性行為によって感染する病気のことを、「性感染症」と呼んでいます。最近では性感染症にかかる人が増えてきています。その理由に、若い人の間の性行為が開放的になったこと、病気に対しての認識が薄いことが関係していると考えられています。尖圭コンジローマも少なくなった性感染症ではありません。正確な知識を持つこと、もしも感染していたら、パートナーと一緒に早急に検査と治療を受けて感染の拡大を防ぐことが重要です。今回は、尖圭コンジローマについてご説明いたします。

目次

尖圭コンジローマとは?

尖圭コンジローマは、ヒトパピローマウイルス6、11型などが原因となるウイルス性の性感染症です。性行為やその類似行為によって感染する病気で、世界中に分布しています。性行動の活発な年代に多く見られますが、まれに医療従事者や両親の手や指を介して幼児に感染して発症することもあります。日本では、他の性感染症と同様に患者の数が増えてきており、中でも女性が占める割合が多くなっています。

症状

潜伏期間(感染してから症状が出るまでの期間)は、8週間から2年程度(3ヶ月ぐらいが多い)です。女性の場合は、外陰部に乳頭のような、ニワトリのとさかのような淡いピンク色から褐色をした腫瘍ができます。

男性の場合は、亀頭の先端部などに同様の腫瘍ができます。

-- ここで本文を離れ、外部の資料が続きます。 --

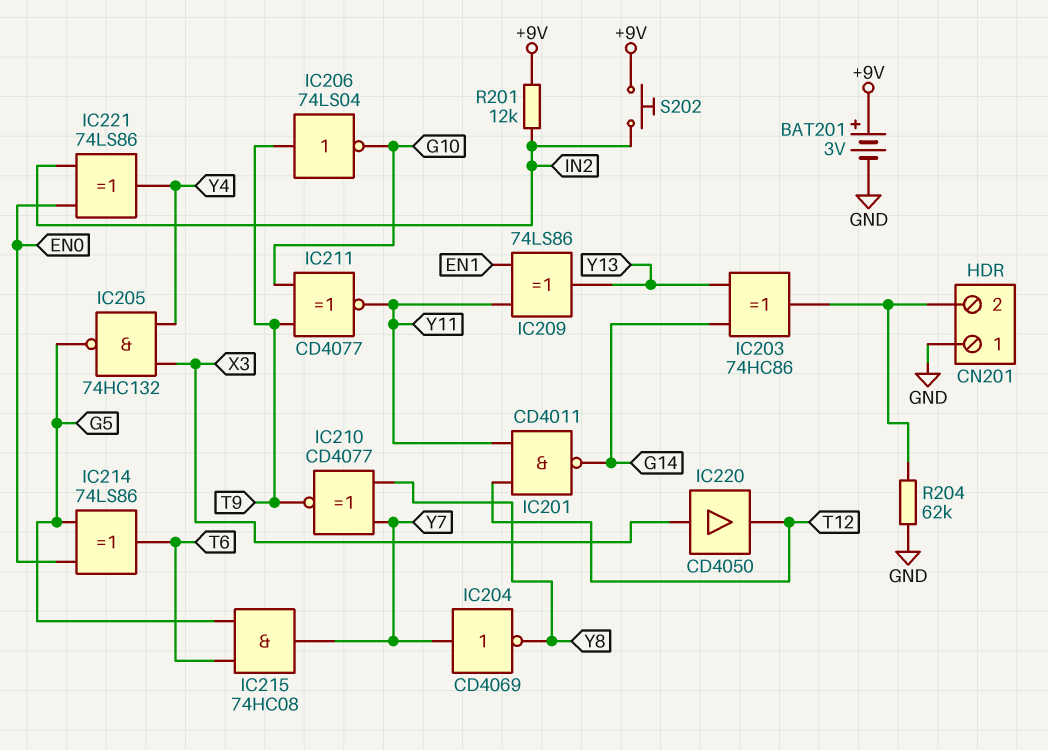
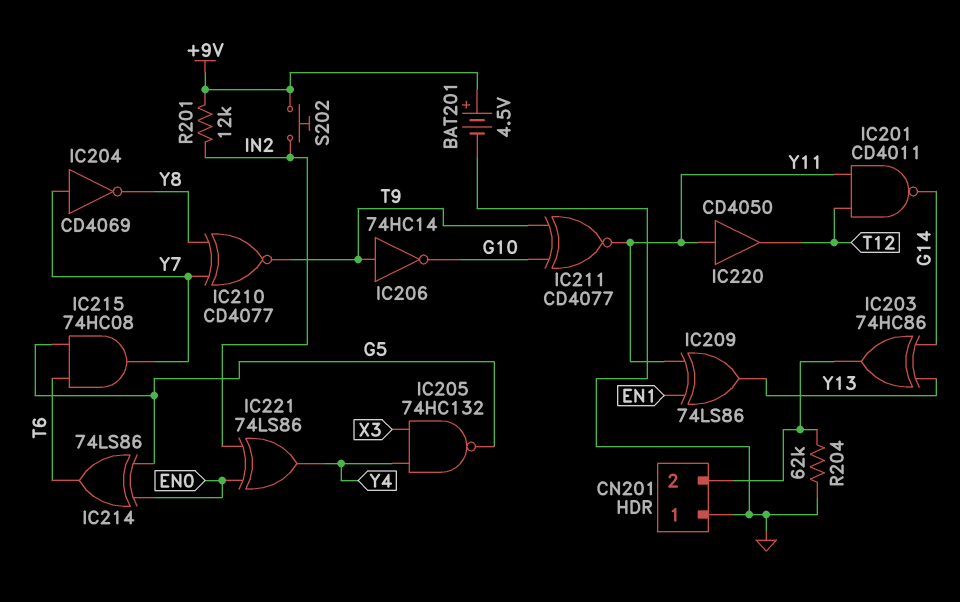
BAT201: 3V (plus +9V, minus GND) -> 4.5V (plus +9V, minus GND)
IC206: NOT 74LS04 (in T9, out G10) -> NOT 74HC14 (in T9, out G10)
IC220: buffer CD4050 (in X3, out T12) -> buffer CD4050 (in Y11, out T12)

放っておくと、数が増えたり、大きくなったりします。

診察

かゆみや痛みなどの自覚症状を感じることが少ないため、感染していることに気がつかないことも少なくありません。性器にいぼのようなものができているときは、すぐに性病科、泌尿器科や婦人科を受診しましょう。典型的な尖圭コンジローマはギザギザに尖った特徴的な形をしているので、視診で診断がつくことが多いです。

予防

コンドーム-写真

尖圭コンジローマは、20代から30代の若い人に広がりを見せ始めて問題となっています。性器同士の接触だけでなく、オーラルセックスやアナルセックスによる性的な接触によっても感染します。性感染症を予防するために、正しい知識を身につけましょう。

1.性行為の相手を限定する

性的な接触をする相手が増えれば増えるほど、性感染症に感染する確率は上がります。不特定多数の人と性行為を行うことで感染リスクが高まるのです。性行為の相手は特定のパートナーだけに限ることが賢明です。

2.コンドームを使う

コンドームは最初から最後まで正しく装着して使うことで、全てではありませんが、性感染症を防ぐ高い効果が期待できます。オーラルセックスやアナルセックスの場合も同じように使います。

3.診察を受ける

尖圭コンジローマは、感染しても自覚症状が少ない病気です。症状を自覚していないと、知らないうちに感染を広めている可能性もあります。パートナーがコンジローマになっていたり、思い当たる不安なことがあったりするときには診察を受けるようにしましょう。不安があるときは、恥ずかしがらずに早めに診察を受けることが大切です。

治療

腫瘍を切除するために液体窒素で凍結したり、電気で焼灼(しょうしゃく)したり、レーザーで蒸散したりする外科的療法がとられます。また、抗ウイルス作用を及ぼす「イミキモド」を含む塗り薬は、再発を抑制し、患者自身が使える治療薬として推奨されています。疑われる症状が出たときには、パートナーに感染させないためにすぐに診察を受けることが大切です。

まとめ

尖圭コンジローマは、性行為によってヒトパピローマウイルス6、11型などに感染して発症する性感染症です。性器にいぼができますが、痛みやかゆみなどの症状は少ないです。尖圭コンジローマの治療は、腫瘍をとるための外科的療法や、塗り薬が処方されます。性行為のパートナーを限定する、コンドームを正しく使う、診察を受けるなどの方法で予防します。